Pinguente (
Buzet) e' la vecchia città medievale, ancora una tra le tante cittadine lungo
la valle del Quieto, si trova su un colle alto 151 metri. Una volta era sede del potere veneto per l`Istria, a testimonianza abbiamo i resti delle mura e due porte cittadine: la Grande, del 1574, e la Piccola, del 1592. La chiesa parrocchiale del XVIII secolo è dedicata all`Assunzione della Beata Vergine Maria, però, la più grande festività di Pinguente e dintorni è la
festa di Maria minore, all`inizio di settembre. Questa festa viene chiamata anche
Subotina, e una delle sue attrazioni maggiori e' la frittata con tartufi in un tegame largo alcuni metri.
La
chiesa di S. Giacomo, è stata costruita nel 1611, mentre uno dei più bei monumenti pinguentini, è la fontana cittadina, oppure la cisterna barocca, rinnovata nel 1789. Una decina di chilometri ad ovest di Pinguente si trovano le rovine del
castello medievale di Pietrapelosa, abbandonato dopo che è stato distrutto nell`incendio agli inizi del XIX secolo. Il museo regionale, fondato nel 1963, offre le visite al lapidario, le collezioni archeologiche, etnografiche e storiche, ed è interessante una collezione sull`arte delle pentole nel luogo Šukarija accanto a Colmo, dove si trovava una delle quattro officine del genere nell`Istria.
I villaggi che circondano Pinguente sono:
Vetta (Vrh),
Rozzo (Roc),
Colmo (Hum),
Racizze (Racice),
Sovignacco (Sovinjak),
Lanischie (Lanisce) e
Marcenigla (Marcenigla).
Vetta è collocata a nordest di Pinguente, è conosciuto per i produttori di vino e questo è l`unico luogo dove già da più di cent`anni si coltivano gli spumanti locali. A parte la viticoltura, la zona attorno a Vetta è nota anche per la coltivazione di ulivi, che si vede anche grazie all`offerta delle trattorie e degli agriturismi locali.

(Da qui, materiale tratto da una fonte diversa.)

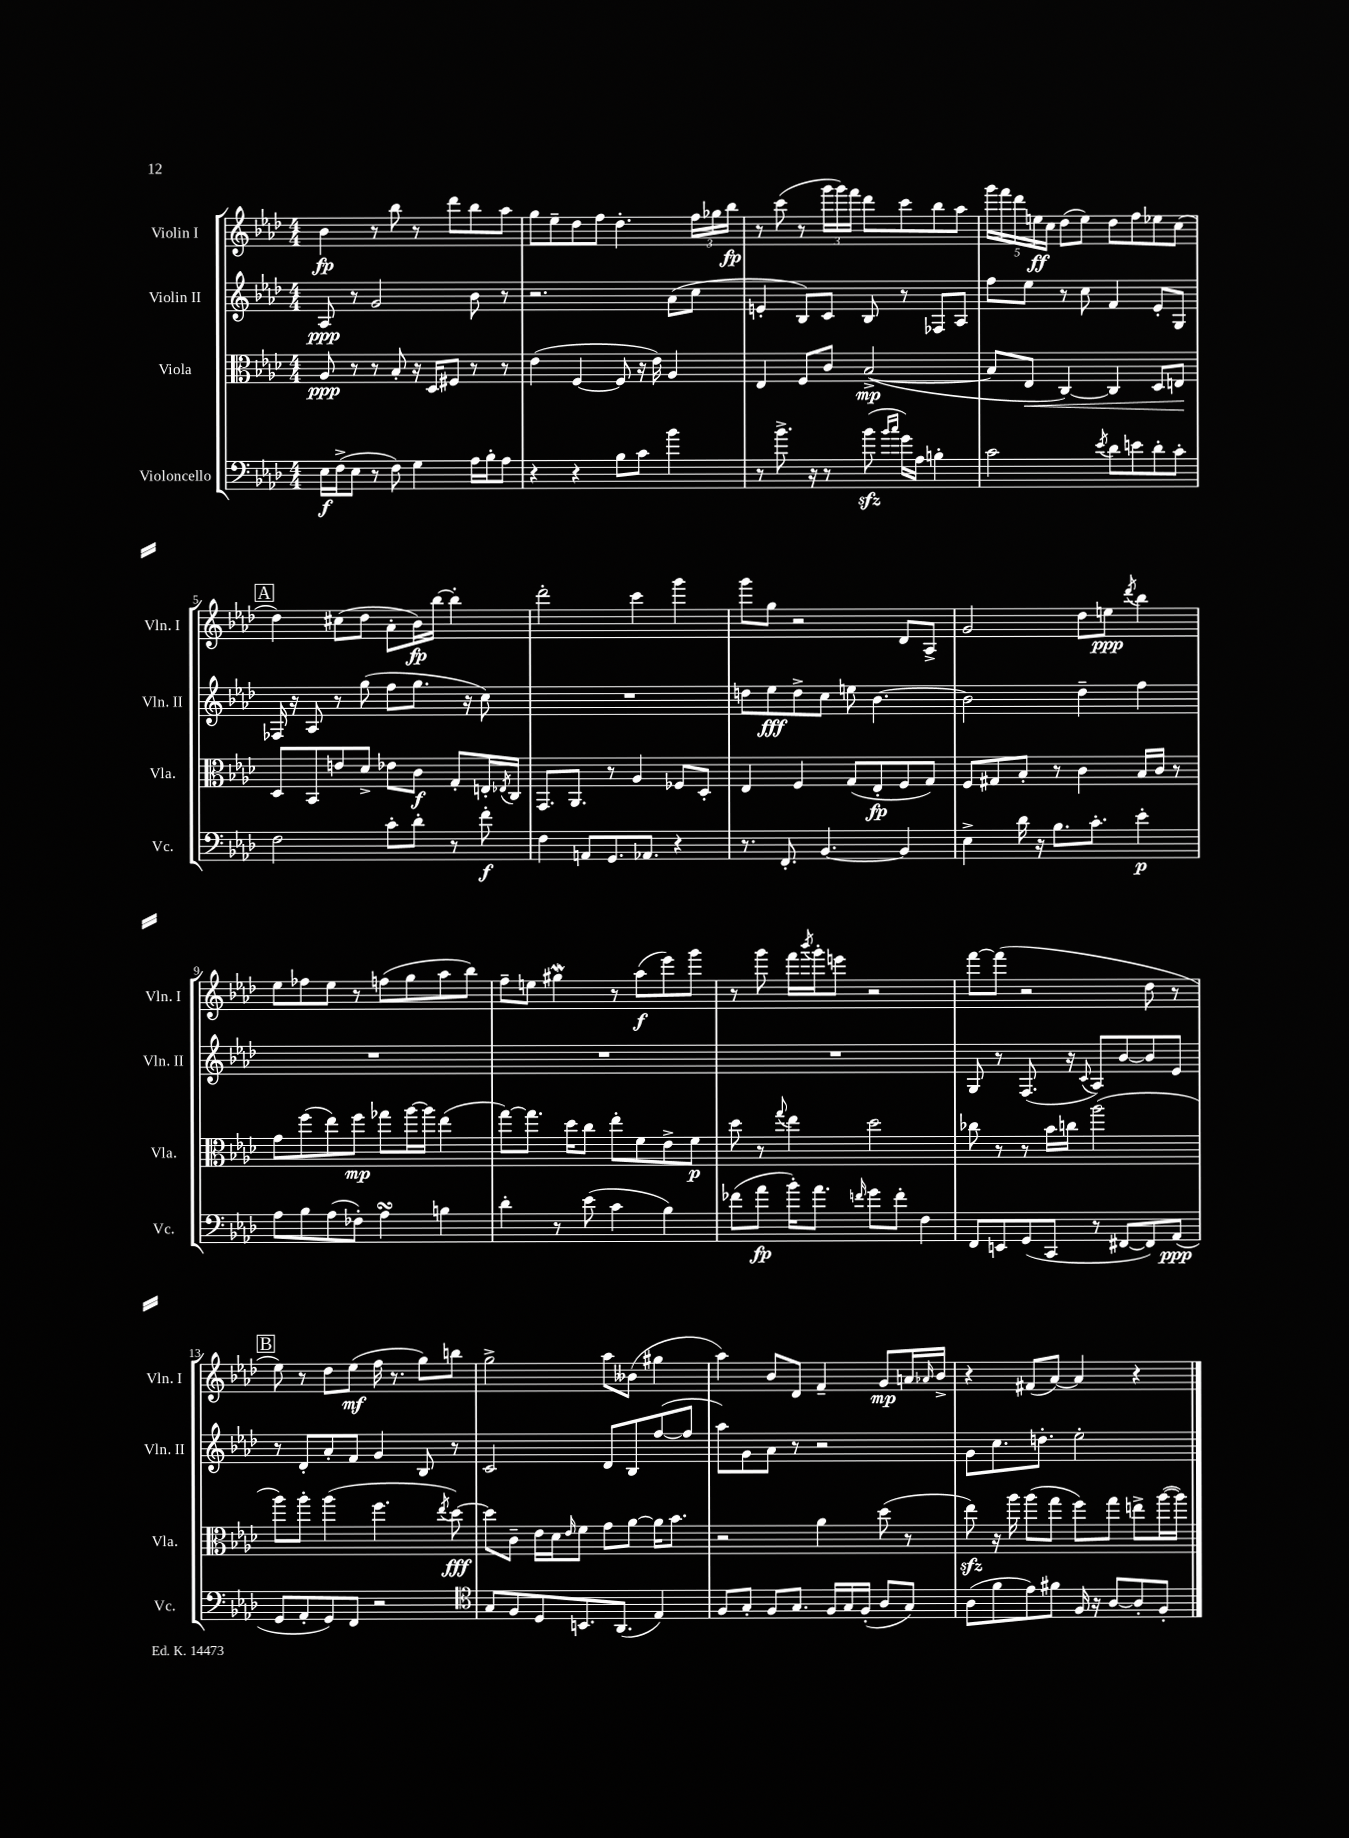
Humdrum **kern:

**kern	**dynam	**kern	**dynam	**kern	**dynam	**kern	**dynam
*part4	*part4	*part3	*part3	*part2	*part2	*part1	*part1
*staff4	*staff4	*staff3	*staff3	*staff2	*staff2	*staff1	*staff1
*I"Violoncello	*	*I"Viola	*	*I"Violin II	*	*I"Violin I	*
*I'Vc.	*	*I'Vla.	*	*I'Vln. II	*	*I'Vln. I	*
*clefF4	*	*clefC3	*	*clefG2	*	*clefG2	*
*k[b-e-a-d-]	*	*k[b-e-a-d-]	*	*k[b-e-a-d-]	*	*k[b-e-a-d-]	*
*M4/4	*	*M4/4	*	*M4/4	*	*M4/4	*
=1	=1	=1	=1	=1	=1	=1	=1
16E-\LL	f	8A-/	ppp	8A-/	ppp	4b-\	fp
(16F^\J	.	.	.	.	.	.	.
8E-\J	.	8r	.	8r	.	.	.
8r	.	8r	.	2g/	.	8r	.
8F\)	.	8B-'/	.	.	.	8bb-\	.
4G\	.	16r	.	.	.	8r	.
.	.	16D-/KL	.	.	.	.	.
.	.	8F#X/J	.	.	.	8ddd-\L	.
16A-\LL	.	8r	.	8b-\	.	8bb-\	.
16B-'\J	.	.	.	.	.	.	.
8A-\J	.	8r	.	8r	.	8aa-\J	.
=2	=2	=2	=2	=2	=2	=2	=2
4r	.	(4e-\	.	2.r	.	8gg\L	.
.	.	.	.	.	.	8ee-~\	.
4r	.	[4F/	.	.	.	8dd-\	.
.	.	.	.	.	.	8ff\J	.
8B-\L	.	8F/]	.	.	.	4.dd-'\	.
8c\J	.	16r	.	.	.	.	.
.	.	16e-\)	.	.	.	.	.
4b-\	.	4A-/	.	(8a-\L	.	.	.
.	.	.	.	8cc\J	.	24ff\LL	.
.	.	.	.	.	.	24gg-X\	.
.	.	.	.	.	.	24bb-\JJ	fp
=3	=3	=3	=3	=3	=3	=3	=3
8r	.	4E-/	.	4en'/	.	8r	.
8.b-^\	.	.	.	.	.	(8ccc\	.
.	.	8F/L	.	8B-/L)	.	8r	.
16r	.	.	.	.	.	.	.
8r	.	8c/J	.	8c/J	.	24ggg\LL	.
.	.	.	.	.	.	24ggg\)	.
.	.	.	.	.	.	24fff\JJ	.
(8b-zz\	.	([2B-^/	mp	8B-/	.	8ddd-\L	.
16qqb-/LL	.	.	.	.	.	.	.
16qqcc/JJ	.	.	.	.	.	.	.
16g\LL)	.	.	.	8r	.	8ccc\	.
16A-\JJ	.	.	.	.	.	.	.
4Bn'\	.	.	.	8F-X/L	.	8bb-\	.
.	.	.	.	8A-/J	.	8aa-\J	.
=4	=4	=4	=4	=4	=4	=4	=4
2c\	.	8B-/L]	.	8ff\L	.	20ggg\LL	.
.	.	.	.	.	.	20fff\	.
.	.	.	.	.	.	20ddd-\	.
!	!	!	!LO:HP:b	!	!	!	!
.	.	8E-/J	<	8ee-\J	.	.	.
.	.	.	.	.	.	20een\	ff
.	.	.	.	.	.	20cc\JJ	.
.	.	[4C/)	.	8r	.	(8dd-\L	.
.	.	.	.	8cc\	.	8ee\J)	.
8qe-/	.	.	.	.	.	.	.
8d-\L	.	4C/]	.	4f/	.	8dd-\L	.
8en\	.	.	.	.	.	8ff\	.
8d-'\	.	8D-/L	.	8e-'/L	.	8ee-X\	.
8c'\J	.	8En/J	.	8G/J	.	(8cc\J	.
.	.	.	[	.	.	.	.
!!LO:LB:g=z
!!LO:REH:place=s1:t=A
=5	=5	=5	=5	=5	=5	=5	=5
2F\	.	8D-/L	.	16F-X/	.	4dd-\)	.
.	.	.	.	16r	.	.	.
.	.	8BB-/	.	8A-/	.	.	.
.	.	8en/	.	8r	.	(8cc#X\L	.
.	.	8d-^/J	.	(8gg\	.	8dd-\J	.
8c'\L	.	8e-X\L	.	8ff\L	.	8a-'\L	.
8d-'\J	.	8c\J	f	8.gg\J	.	16b-\L)	fp
.	.	.	.	.	.	[16bb-\JJ	.
8r	.	8G'/L	.	.	.	4bb-'\]	.
.	.	.	.	16r	.	.	.
8f'\	f	16En'/L	.	8cc\)	.	.	.
.	.	8qE-X/	.	.	.	.	.
.	.	16C/JJ	.	.	.	.	.
=6	=6	=6	=6	=6	=6	=6	=6
4F\	.	8.GG/L	.	1r	.	2ddd-'\	.
.	.	8.AA-/J	.	.	.	.	.
8AAn/L	.	.	.	.	.	.	.
8.GG/	.	8r	.	.	.	.	.
.	.	4A-/	.	.	.	4ccc\	.
8.AA-X/J	.	.	.	.	.	.	.
4r	.	8F-X/L	.	.	.	4ggg\	.
.	.	8D-'/J	.	.	.	.	.
=7	=7	=7	=7	=7	=7	=7	=7
8.r	.	4E-/	.	8ddn\L	.	8ggg\L	.
.	.	.	.	8ee-\	fff	8gg\J	.
8.FF'/	.	.	.	.	.	.	.
.	.	4F/	.	8dd^\	.	2r	.
[4.BB-/	.	.	.	8cc\J	.	.	.
.	.	(8G/L	.	8een\	.	.	.
.	.	8E-'/	fp	[4.b-\	.	.	.
4BB-/]	.	8F/	.	.	.	8d-/L	.
.	.	8G/J)	.	.	.	8A-^/J	.
=8	=8	=8	=8	=8	=8	=8	=8
4E-^\	.	8F/L	.	2b-\]	.	2g/	.
.	.	8G#X/	.	.	.	.	.
16d-\	.	8B-'/J	.	.	.	.	.
16r	.	.	.	.	.	.	.
8.B-\L	.	8r	.	.	.	.	.
.	.	4c\	.	4dd-~\	.	8dd-\L	.
8.c'\J	.	.	.	.	.	.	.
.	.	.	.	.	.	8een\J	ppp
.	.	.	.	.	.	8qddd-/	.
4e-'\	p	16B-/LL	.	4ff\	.	4bb-\	.
.	.	16c/JJ	.	.	.	.	.
.	.	8r	.	.	.	.	.
!!LO:LB:g=z
=9	=9	=9	=9	=9	=9	=9	=9
8A-\L	.	8g\L	.	1r	.	8ee-\L	.
8B-\	.	(8ff\	.	.	.	8ff-X\	.
(8A-\	.	8ee-\)	.	.	.	8ee-\J	.
8F-X'\J)	.	8ff\J	mp	.	.	8r	.
4A-sSSs\	.	8gg-X\L	.	.	.	(8ffn\L	.
.	.	[16aa-\L	.	.	.	8gg\	.
.	.	16aa-\JJ]	.	.	.	.	.
4Bn\	.	(4ee-\	.	.	.	8aa-\	.
.	.	.	.	.	.	8bb-\J)	.
=10	=10	=10	=10	=10	=10	=10	=10
4d-'\	.	[8gg\L)	.	1r	.	8ff~\L	.
.	.	8.gg\J]	.	.	.	8een\J	.
8r	.	.	.	.	.	4gg#XW\	.
.	.	16dd-\KL	.	.	.	.	.
(8e-\	.	8cc\J	.	.	.	.	.
4c\	.	8ee-'\L	.	.	.	8r	.
.	.	8f\	.	.	.	(8aa-\L	f
4B-\)	.	8e-^\	.	.	.	8eee-\)	.
.	.	8f\J	p	.	.	8ggg\J	.
=11	=11	=11	=11	=11	=11	=11	=11
(8f-X\L	.	8dd-\	.	1r	.	8r	.
8a-\J	fp	8r	.	.	.	8ggg\	.
.	.	8qqgg/	.	.	.	.	.
16b-'\KL)	.	4ee-\	.	.	.	16fff\LL	.
.	.	.	.	.	.	8qbbb-/	.
8.a-\J	.	.	.	.	.	16ggg'\J	.
.	.	.	.	.	.	8eeen\J	.
16qqfn/	.	.	.	.	.	.	.
8g\L	.	2dd-\	.	.	.	2r	.
8f'\J	.	.	.	.	.	.	.
4F\	.	.	.	.	.	.	.
=12	=12	=12	=12	=12	=12	=12	=12
8FF/L	.	8cc-X\	.	8G/	.	[8fff\L	.
8EEn/	.	8r	.	8r	.	(8fff\J]	.
(8GG/	.	8r	.	(8.F/	.	2r	.
8CC/J	.	16b-\LL	.	.	.	.	.
.	.	16ccn\JJ	.	16r	.	.	.
.	.	.	.	8qqc/	.	.	.
8r	.	(2aa-\	.	8A-/L)	.	.	.
[8FF#X/L	.	.	.	[8b-/	.	.	.
8FF#/])	.	.	.	8b-/]	.	8dd-\	.
(8AA-/J	ppp	.	.	8e-/J	.	8r	.
!!LO:LB:g=z
!!LO:REH:place=s1:t=B
=13	=13	=13	=13	=13	=13	=13	=13
8GG/L	.	8aa-\L)	.	8r	.	8ee-\)	.
8AA-'/	.	8aa-'\J	.	8d-'/L	.	8r	.
8GG/)	.	(4aa-\	.	8a-'/	.	8dd-\L	.
8FF/J	.	.	.	8f/J	.	(8ee-\J	mf
2r	.	4.ff\	.	4g/	.	16ff\	.
.	.	.	.	.	.	8.r	.
.	.	.	.	8B-/	.	8gg\L)	.
.	.	8qee-/	.	.	.	.	.
.	.	[8dd-\)	fff	8r	.	8bbn\J	.
=14	=14	=14	=14	=14	=14	=14	=14
*clefC4	*	*	*	*	*	*	*
8G/L	.	8dd-\L]	.	2c/	.	2gg^\	.
8F/	.	8c~\J	.	.	.	.	.
8D-/	.	16e-\LL	.	.	.	.	.
.	.	16d-\J	.	.	.	.	.
.	.	16qqe-/	.	.	.	.	.
8.BBn/	.	8f\J	.	.	.	.	.
.	.	8g\L	.	8d-/L	.	8aa-\L	.
(8.AA-/J	.	.	.	.	.	.	.
.	.	[8a-\J	.	8B-/	.	(8b--X\J	.
4E-/)	.	16a-\KL]	.	([8ff/	.	4gg#X\	.
.	.	8.b-\J	.	.	.	.	.
.	.	.	.	8ff/J]	.	.	.
=15	=15	=15	=15	=15	=15	=15	=15
8F/L	.	2r	.	8aa-\L)	.	4aa-\)	.
8G'/J	.	.	.	8g\	.	.	.
8F/L	.	.	.	8a-\J	.	8b-/L	.
8.G/J	.	.	.	8r	.	8d-/J	.
.	.	4a-\	.	2r	.	4f~/	.
16F/LL	.	.	.	.	.	.	.
16G/	.	.	.	.	.	.	.
(16F'/JJ	.	.	.	.	.	.	.
8A-/L	.	(8dd-\	.	.	.	8g/L	mp
8G/J)	.	8r	.	.	.	16an/L	.
.	.	.	.	.	.	16qqa-X/	.
.	.	.	.	.	.	16b-^/JJ	.
=16	=16	=16	=16	=16	=16	=16	=16
(8A-\L	.	8ee-zz\)	.	8g\L	.	4r	.
8f\	.	16r	.	8.cc\	.	.	.
.	.	16aa-\	.	.	.	.	.
8e-\)	.	(8aa-\L	.	.	.	(8f#X/L	.
.	.	.	.	8.ddn'\J	.	.	.
8f#X\J	.	8gg\J	.	.	.	[8a-/J)	.
16F/	.	8ff\L)	.	2ee-'\	.	4a-/]	.
16r	.	.	.	.	.	.	.
[8A-/L	.	8gg\J	.	.	.	.	.
8A-'/]	.	8een^\L	.	.	.	4r	.
8F'/J	.	([16aa-\L	.	.	.	.	.
.	.	16aa-\JJ])	.	.	.	.	.
==	==	==	==	==	==	==	==
*-	*-	*-	*-	*-	*-	*-	*-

Rozzo si trova a sudest di Pinguente ed era abitato ancora nei tempi preistorici. Le conture delle mura e delle torri medievali sono visibili ancor`oggi. A parte la chiesa parrocchiale di San Bartolo del 1492, si evidenziano anche le chiese minori di San Rocco con gli affreschi del XIV e XV secolo e la chiesa di San Antonio Abate del XII secolo, con uno dei più importanti graffiti glagolitici di Rozzo. Rozzo era il centro della letteratura glagolitica, dell`editoria e della tipografia. Il senso per la conservazione delle tradizione è molto forte negli abitanti di Rozzo fino al giorno d`oggi, cosi che alcuni anni fa hanno fondato il festival internazionale dei suonatori di fisarmonica diatonica "triestina".
Sovignacco è ancora una della caratteristiche cittadine medievali sul colle, nella valle del Quieto, però, la sua fama la deve all`antica Roma. La leggenda, infatti, parla che l`imperatrice romana Livia Drusila ordinava e beveva esclusicamente il vino Pucinum di Sovignacco.
Colmo è conosciuto per essere la più piccola città al mondo e la leggenda racconta come i giganti, quando costruivano le altre grandi città nella valle del Quieto, con le rimanenti pietre hanno costruito Colmo e per questo motivo è la citta' più piccola. Oggi conta in tutto una ventina di abitanti. A Colmo si è tramandata l`abitudine di scegliere «lo zupano per un anno», quando tutti i maschi della parrocchia scolpendo i voti sull`asta di legno, sceglievano il comandante. È nota l`offerta gastronomica della trattoria, unico luogo dove si può avere la grappa medicinale di vischio, chiamata biska e preparata secondo una ricetta vecchia alcuni secoli.